In some cases you might want the algorithm that solves them to also give you some kinda hint on how hard it would be for a human to solve it.
The most efficient algorithm I know of to solve these kind of problems is Knuth's Dancing Links X algorithm. It's beautiful and very fun to implement.
I have a simple ruby implementation of it geared to solve sudokus online on github: https://github.com/biilmann/Ruby-DLX-Sudoku-Solver
I think the complexity class of Sudoko is NP-Complete (a quick google confirms it's not exactly NP but very close: http://11011110.livejournal.com/23221.html?thread=19381 -- complexity is the same as solving SAT problems which have only one unique solution)
He discusses the strategies used here: http://www2.research.att.com/~gsf/sudoku/
> The solver uses depth first and/or breadth first with constraint propagation to prune the search
That would be backtracking.
Further, the purpose of many the constraint techniques seem to be aimed at creating puzzles that are amenable to humans, not solving them. The article itself states that for solving, backtracking with fewer constraints performs better.
I shared the link because I found his sudoku generator and the constraint methods interesting.
> That would be backtracking.
Let me quote the first para in full:
The solver uses depth first and/or breadth first tree search
with constraint propagation to prune the search for the next
best move (forms of forward checking.) There are space/time
tradeoffs between depth/breadth first search and the constraints
used; sudoku(1) has options to control the combinations.
The common characteristic for all constraints, here and elsewhere,
is that they avoid trial and error. Its fine for a computer
to guess and backtrack but a definite breach of puzzle manners
to require a human to do so.
They're typically designed to be unambiguous (only one correct solution), so in that sense there is always a 'correct' move.
However, finding that correct move is exactly as hard, in the computational sense, as finding the solution to the entire puzzle.
> . . . | . . . | . 1 2
> . . . | . . . | . . 3
> . . 2 | 3 . . | 4 . .
> . . 1 | 8 . . | . . 5
> . 6 . | . 7 . | 8 . .
> . . . | . . 9 | . . .
> . . 8 | 5 . . | . . .
> 9 . . | . 4 . | 5 . .
> 4 7 . | . . 6 | . . .
There should only be one solution. Enjoy yourself, and remember: No guessing! (Source: http://en.wikipedia.org/wiki/Algorithmics_of_sudoku#Exceptio...)
It isn't computationally relevant but even if trial and error were a simpler approach I feel like that is not in the spirit of the game. Sudoku is a number maze, the goal is to backtrack.
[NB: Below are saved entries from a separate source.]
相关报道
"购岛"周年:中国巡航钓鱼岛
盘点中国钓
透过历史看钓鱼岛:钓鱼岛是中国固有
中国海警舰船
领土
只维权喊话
Also I refuse to attempt something that is supposedly too difficult for humans to solve, I'm incapable of quitting puzzles and don't relish spending the next X hours proving it can be done :)
Within the set of initial grids that have unambiguous solutions there are ones which require guessing or backtracking, these are generally not considered proper Sudokus and are not presented to humans to solve.
A Sudoku is not a destination, it is a journey.
I'd be very interested to see what an algorithm that solves any valid sudoku puzzle looks like. (apart from pathologic solutions like querying a database of all valid 9x9 sudoku combinations).
Edit: using the symmetries described in the same Wikipedia article, the size of the database could be reduced significantly to roughly 5*10^9, which is quite manageable.
You might be interested in the article linked to by this post.